Probleme bereiten immer wieder sogenannte luzide Intervalle, d. h. die Behauptung, der Erblasser habe genau im Zeitpunkt der Testamentserrichtung einen lichten Moment gehabt, in dem er voll testierfähig war. Luzide Intervalle werden bei demenziellen Syndromen, die so ausgeprägt sind, dass sie dauerhafte
Geschäftsunfähigkeit bedingen, in der klinischen Praxis nicht gesehen, wenngleich sie früher in der juristischen Literatur häufig als Grundlage für freie Willensbestimmung trotz Geschäftsunfähigkeit behauptet wurden (Foerster et al.

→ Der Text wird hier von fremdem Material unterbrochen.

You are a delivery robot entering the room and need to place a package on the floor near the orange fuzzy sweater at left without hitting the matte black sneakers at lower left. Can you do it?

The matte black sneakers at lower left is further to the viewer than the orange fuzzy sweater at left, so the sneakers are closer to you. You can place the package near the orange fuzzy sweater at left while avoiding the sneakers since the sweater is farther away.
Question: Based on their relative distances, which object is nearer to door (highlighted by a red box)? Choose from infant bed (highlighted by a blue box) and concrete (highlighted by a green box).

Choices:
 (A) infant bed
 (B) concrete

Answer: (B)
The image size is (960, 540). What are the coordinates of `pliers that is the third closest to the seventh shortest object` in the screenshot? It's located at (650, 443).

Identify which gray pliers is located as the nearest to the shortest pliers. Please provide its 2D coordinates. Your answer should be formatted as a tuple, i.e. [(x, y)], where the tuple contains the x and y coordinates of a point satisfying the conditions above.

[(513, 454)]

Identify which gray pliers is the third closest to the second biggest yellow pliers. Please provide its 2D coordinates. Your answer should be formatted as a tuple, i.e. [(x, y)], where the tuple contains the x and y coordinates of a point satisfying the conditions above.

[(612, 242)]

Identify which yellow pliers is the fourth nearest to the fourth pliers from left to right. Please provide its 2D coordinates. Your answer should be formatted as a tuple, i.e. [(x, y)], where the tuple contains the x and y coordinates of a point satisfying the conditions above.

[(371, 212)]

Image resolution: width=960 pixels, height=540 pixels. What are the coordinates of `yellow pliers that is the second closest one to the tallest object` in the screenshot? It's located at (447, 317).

2020, S. 549 f.). Die neuere Rechtsprechung scheint sich dieser medizinisch-wissenschaftlichen Auffassung zunehmend anzuschließen und dies nicht nur für Demenzerkrankungen, sondern auch für andere chronisch-progredient verlaufende Störungen. Wenn eine monatelang bestehende Erkrankung aufgrund von chronisch-psychopathologischen Symptomen belegt sei, die eine
Testierunfähigkeit zur Folge hätte, seien kurzfristige luzide Intervalle mit echter Symptomfreiheit und Wiedererlangung der Urteilsfähigkeit nach den Erkenntnissen der modernen Medizin so gut wie ausgeschlossen. Im Falle einer
Demenz sei zusätzlich zu beachten, dass während der Zeit ihres Bestehens viele Informationen gar nicht oder nicht realitätsgerecht aufgenommen, verarbeitet und abgespeichert werden. Selbst im Falle einer unterstellten Besserung bestünden somit erhebliche Lücken und Verzerrungen in der geistigen und psychischen Repräsentanz der relevanten Umweltinformationen und eigenen Biografie, welche erst geschlossen werden müssten. Dies ermögliche aber die Einflussnahme Dritter in unkontrollierbarer Weise (OLG Hamburg 2 W 63/17, Beschluss vom 20. Februar 2018, juris,; OLG Celle, Urteil vom 07. Januar 2021 – 6 U 22/20 –, juris). Die Behauptung eines luziden Intervalls, darf für den Sachverständigen aber kein einfacher Ausstieg aus seiner Verantwortlichkeit bedeuten. Vielmehr hat er sich damit auseinanderzusetzen und zu prüfen, ob sich im Einzelfall ggf. doch Anhaltspunkte für einen entsprechenden Nachweis ergeben, und welche Folgen dies für die Testierfähigkeit hat.